Sangfor is present in some Italian public sector organizations and manufacturing companies, often as a cheaper alternative to VMware or Nutanix. It works, has an integrated Container Service, and Ollama runs on it without issues. One serious note: it’s a Chinese vendor, and before running an AI model with access to sensitive documents on Sangfor infrastructure, do a supply chain risk assessment with your CISO. Not prejudice — standard practice for any vendor with this geopolitical exposure.

How it works in practice

Once you’ve chosen your hypervisor and created an Ubuntu 22.04 VM with at least 16 GB RAM and 4 cores, the AI deployment is identical across all four. Install Docker, create this docker-compose.yml:

services:
  ollama:
    image: ollama/ollama
    volumes:
      - ollama_data:/root/.ollama
    ports:
      - "11434:11434"
  open-webui:
    image: ghcr.io/open-webui/open-webui:main
    environment:
      - OLLAMA_BASE_URL=http://ollama:11434
    ports:
      - "3000:8080"
    depends_on:
      - ollama
volumes:
  ollama_data:

Run docker compose up -d, wait for Ollama to start, then docker exec -it ollama ollama pull qwen2.5:7b to download the model. Open a browser at http://VM-IP:3000 and you have your own private company AI running. Put Caddy or nginx in front with HTTPS and authentication, and colleagues can use it without data ever leaving your network.

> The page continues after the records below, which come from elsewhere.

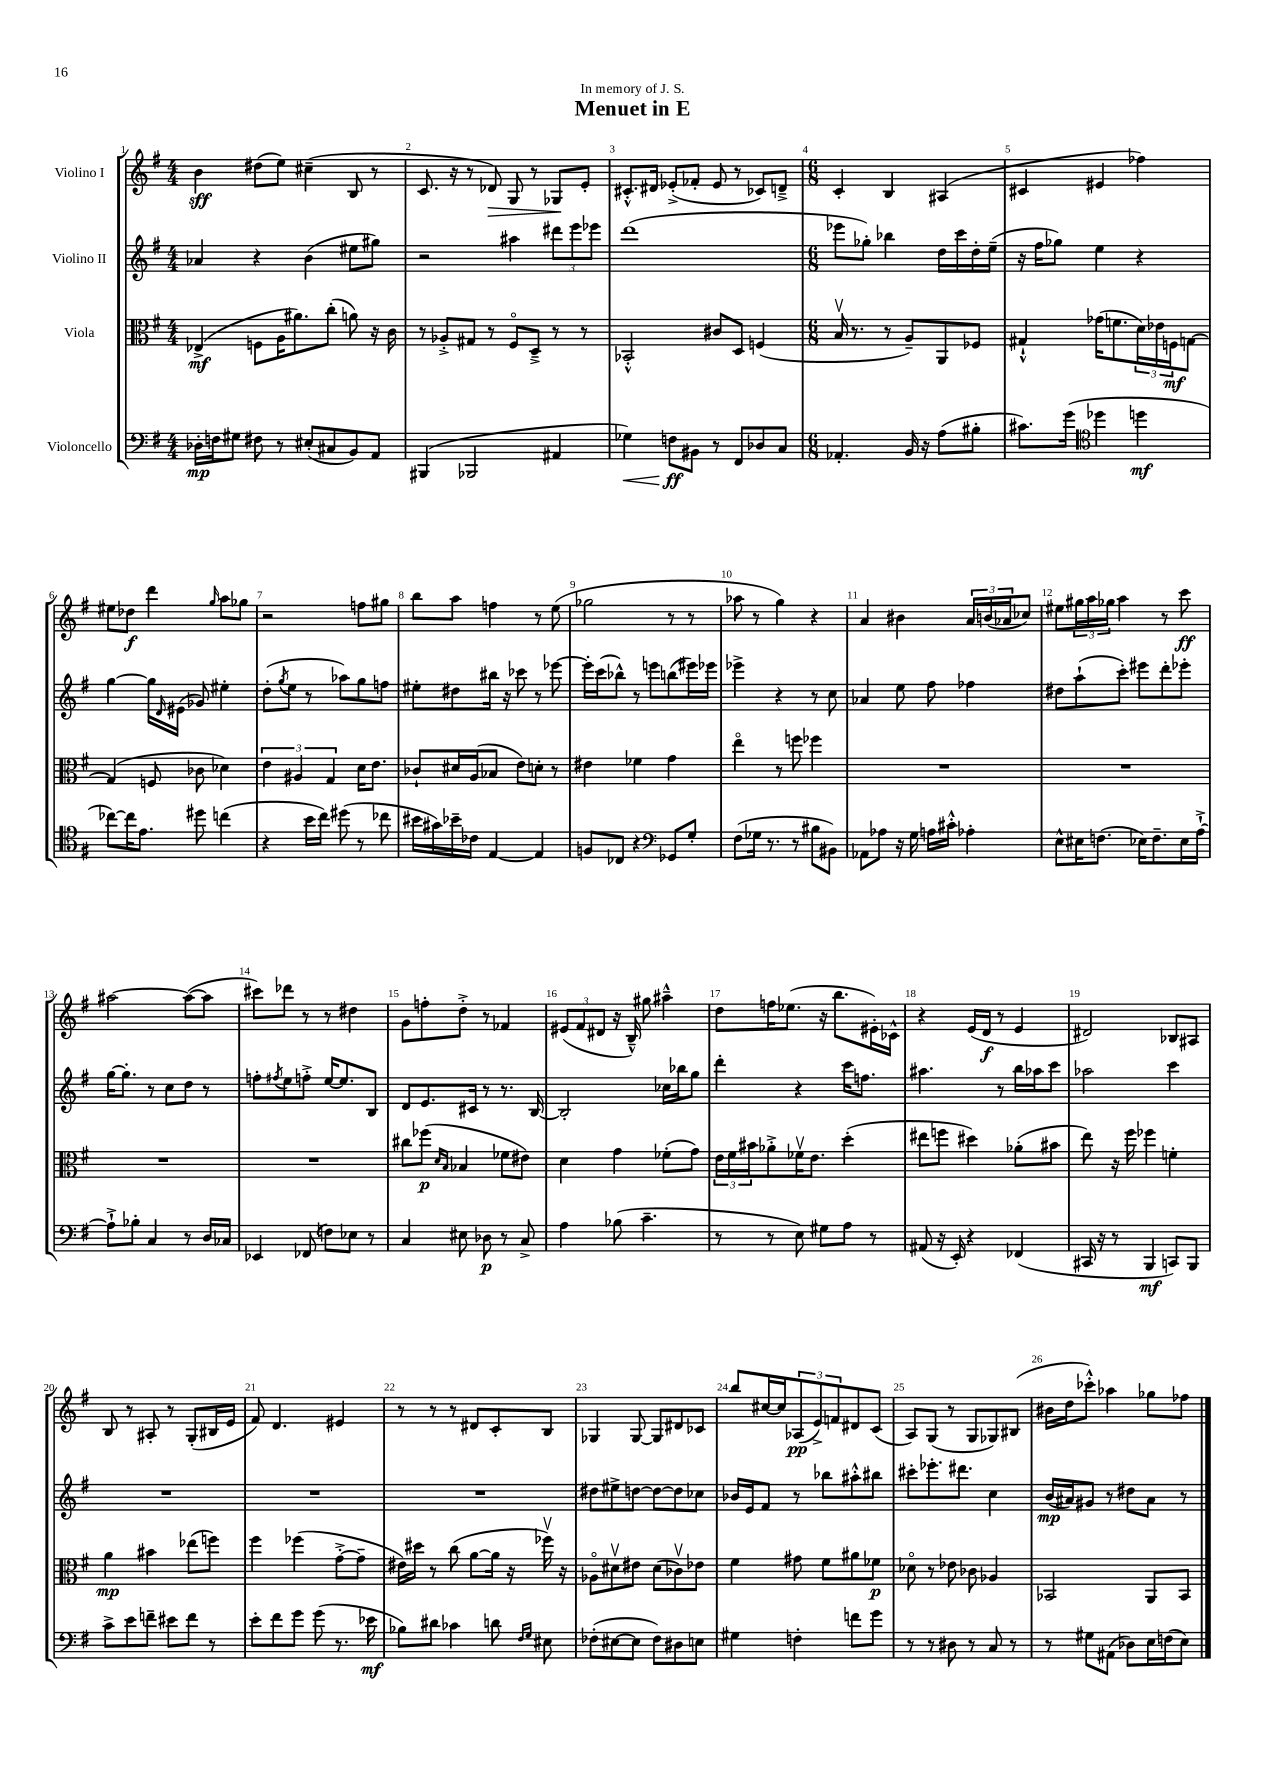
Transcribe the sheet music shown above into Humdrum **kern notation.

**kern	**kern	**kern	**kern
*staff4	*staff3	*staff2	*staff1
*clefF4	*clefC3	*clefG2	*clefG2
*k[f#]	*k[f#]	*k[f#]	*k[f#]
*M4/4	*M4/4	*M4/4	*M4/4
16D-'	(4E-^	4a-	4b
16F	.	.	.
8G#	.	.	.
8F#	8F	4r	(8dd#
8r	16A	.	8ee)
.	8.a#)	.	.
(8E#'	.	(4b	(4cc#~
8C#	(8cc'	.	.
8BB)	8a)	8ee#	8B
8AA	16r	8gg#)	8r
.	16c	.	.
=	=	=	=
(4BBB#	8r	2r	8.c
.	8A-'^	.	.
.	.	.	16r
2BBB-	8G#	.	8r
.	8r	.	8d-)
.	8F#o	4aa#	8G
.	8D~^	.	8r
4AA#	8r	12ddd#	8G-
.	.	12eee	.
.	8r	.	8e'
.	.	12eee-	.
=	=	=	=
4G-)	2BB-'^^	(1ddd	8.c#'^^
.	.	.	16d#
8F	.	.	(8e-'^
8BB#	.	.	8f-'
8r	8c#	.	8e-
8FF#	8D	.	8r
8D-	(4F	.	8c-)
8C	.	.	8d~^
=	=	=	=
*M6/8	*M6/8	*M6/8	*M6/8
4.AA-'	16Bv	8eee-	4c'
.	8.r	.	.
.	.	8gg-')	.
.	8r	4bb-	4B
16BB	8A~)	.	.
16r	.	.	.
(8A	8AA	16dd	(4A#
.	.	16ccc	.
8B#'	8F-	16dd'	.
.	.	(16ee~	.
=	=	=	=
8.c#)	4G#`^^	16r	4c#
.	.	16ff#	.
.	.	8gg-)	.
(16g	.	.	.
*clefC4	*	*	*
4dd-	(16g-	4ee	4e#
.	8.f	.	.
4dd	24d)	4r	4ff-)
.	24e-	.	.
.	24F	.	.
.	[8G	.	.
=	=	=	=
[8cc-)	(4G]	[4gg	8ee#
16cc-]	.	.	8dd-
8.e	.	.	.
.	8F	16gg]	4ddd
.	.	16qqd	.
.	.	(16e#	.
8dd#	8c-	8g-)	.
.	.	.	16qqgg
(4cc	4d-)	4ee#'	8aa
.	.	.	8gg-
=	=	=	=
4r	6e	(8dd'	2r
.	.	8qgg	.
.	.	8ee	.
.	6A#	.	.
16b	.	8r	.
16cc)	.	.	.
.	6G	.	.
(8dd#	.	8aa-)	.
8r	16d	8gg	8ff
.	8.e	.	.
8cc-	.	8ff	8gg#
=	=	=	=
16b#	8c-`	8ee#'	8bb
16g#)	.	.	.
16b-~	16d#	8dd#	8aa
16c-	(16A	.	.
[4E	8B-	16bb#	4ff
.	.	16r	.
.	8e)	8ccc-	.
4E]	8d'	8r	8r
.	8r	[8eee-	(8ee
=	=	=	=
8F	4e#	16eee-']	2gg-
.	.	(16ccc	.
8C-	.	8bb-^^)	.
4r	4f-	8r	.
.	.	8eee	.
*clefF4	*	*	*
8GG-	4g	(8bb	8r
8G'	.	16eee#)	8r
.	.	16eee-	.
=	=	=	=
(8F#	4eeo	4eee-^	8aa-
16G-	.	.	8r
8.r	.	.	.
.	8r	4r	4gg)
8r	8ff	.	.
8B#	4ff-	8r	4r
8BB#)	.	8cc	.
=	=	=	=
8AA-	2.r	4a-	4a
8A-	.	.	.
16r	.	8ee	4b#
16G	.	.	.
16A	.	8ff#	.
16c#'^^	.	.	.
4A-'	.	4ff-	24a
.	.	.	(24b
.	.	.	24a-
.	.	.	8cc-)
=	=	=	=
8E^^	2.r	8dd#	8ee#
16E#	.	(8aa`	24gg#
.	.	.	24aa
(8.F	.	.	.
.	.	.	24gg-
.	.	8ccc')	4aa
16E-)	.	8eee#	.
8.F~	.	.	.
.	.	8ddd'	8r
16E-	.	8eee-'	8ccc
[16A`^	.	.	.
=	=	=	=
8A`^]	2.r	[16gg	[2aa#
.	.	8.gg']	.
8B-'	.	.	.
4C	.	8r	.
.	.	8cc	.
8r	.	8dd	(8aa#_
16D	.	8r	8aa#]
16C-	.	.	.
=	=	=	=
4EE-	2.r	8ff'	8ccc#)
.	.	8qff#	.
.	.	8ee	8ddd-
(8FF-	.	8ff'^	8r
8F)	.	[16ee	8r
.	.	8.ee]	.
8E-	.	.	4dd#
8r	.	8B	.
=	=	=	=
4C	8cc#	8d	8g
.	(8ff-	8.e	8ff'
.	16qqd	.	.
.	16qqB	.	.
8E#	4B-	.	8dd'^
.	.	16c#	.
8D-	.	8r	8r
8r	8f-	8.r	4f-
8C^	8e#)	.	.
.	.	[16B	.
=	=	=	=
4A	4d	2B']	(12e#
.	.	.	12f#
.	.	.	12d#
(8B-	4g	.	16r
.	.	.	16B~^^)
4.c~	.	.	8gg#
.	(8f-'	16cc-	4aa#~^^
.	.	16bb-	.
.	8g)	8gg	.
=	=	=	=
8r	24e	4ddd'	8dd
.	24f#	.	.
.	24b#	.	.
8r	8a-'^	.	16ff
.	.	.	(8.ee-
8E)	16f-v	4r	.
.	8.e	.	.
8G#	.	.	16r
.	.	.	8.bb
8A	(4dd'	16ccc	.
.	.	8.ff	.
8r	.	.	16e#')
.	.	.	16c-^^
=	=	=	=
(8AA#	8ee#	4.aa#	4r
16r	8ff	.	.
16EE')	.	.	.
4r	4dd#)	.	(16e
.	.	.	16d
.	.	8r	8r
(4FF-	(8a-'	16bb	4e
.	.	16aa-	.
.	8b#	8ccc	.
=	=	=	=
16CC#	8ee)	2aa-	2d#)
16r	.	.	.
8r	16r	.	.
.	16ff#	.	.
4BBB	4ff-	.	.
8CC)	4f'	4ccc	8B-
8BBB	.	.	8A#
=	=	=	=
8c^	4a	2.r	8B
8e	.	.	8r
8f~	4b#	.	8A#'
8e#	.	.	8r
8f	(8ee-	.	(8G'
8r	8ff)	.	16B#
.	.	.	16e
=	=	=	=
8e'	4ff#	2.r	8f#)
8f#	.	.	4.d
8g	(4ff-	.	.
(8g	.	.	.
8.r	[8g'^	.	4e#
.	8g~]	.	.
16e-	.	.	.
=	=	=	=
8B-)	16e#)	2.r	8r
.	16dd#	.	.
8d#	8r	.	8r
4c-	(8cc	.	8r
.	[8a	.	8d#
8d	16a]	.	8c'
.	16r	.	.
16qqF#	.	.	.
16qqG	.	.	.
8E#	16ff-v)	.	8B
.	16r	.	.
=	=	=	=
(8F-'	8A-o	8dd#	4G-
[8E#	8d#v	8ee#^	.
8E#]	8e#	[8dd	[8G-
8F-)	(8d#	8dd_	8G-]
8D#	8c-v)	8dd]	8d#
8E	8e-	8cc-	8c-
=	=	=	=
4G#	4f#	16b-	8bb
.	.	16e	.
.	.	8f#	[16cc#
.	.	.	16cc#]
4F'	8g#	8r	(12A-
.	.	.	12e^)
.	8f#	8bb-	.
.	.	.	12f
8f	8a#	8aa#'^^	8d#
8g	8f-	8bb#	(8c
=	=	=	=
8r	8d-o	8ccc#'	8A)
8r	8r	8.eee-'	(8G
8D#	8e-	.	8r
.	.	8.ddd#	.
8r	8c-	.	8G
8C	4A-	4cc	8G-)
8r	.	.	(8B#
=	=	=	=
8r	2BB-	(16b	16b#
.	.	16a#)	16dd
8G#	.	8g#	8ccc-'^^)
(8AA#	.	8r	4aa-
8D-)	.	8dd#	.
16E	8AA	8a#	8gg-
(16F	.	.	.
8E)	8BB-	8r	8ff-
==	==	==	==
*-	*-	*-	*-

GPU is optional. If you have one, passthrough works on all four hypervisors. If you don’t, a quantized 7B model on CPU responds in 3-5 seconds — slow for intensive use, but perfect for an internal tool that processes documents or answers questions about company procedures.

What to do

No hypervisor yet? Download Proxmox VE, install it on any server with 32 GB RAM and an SSD — you have a company AI lab ready to go.
Already on VMware or Nutanix? Create a dedicated Ubuntu 22.04 VM with 16 GB RAM, install Docker and use the docker-compose above — operational in under an hour.
Before connecting the AI service to sensitive documents: isolate the VM in a dedicated VLAN and require authentication — an LLM exposed without auth on the internal network is a risk not worth taking.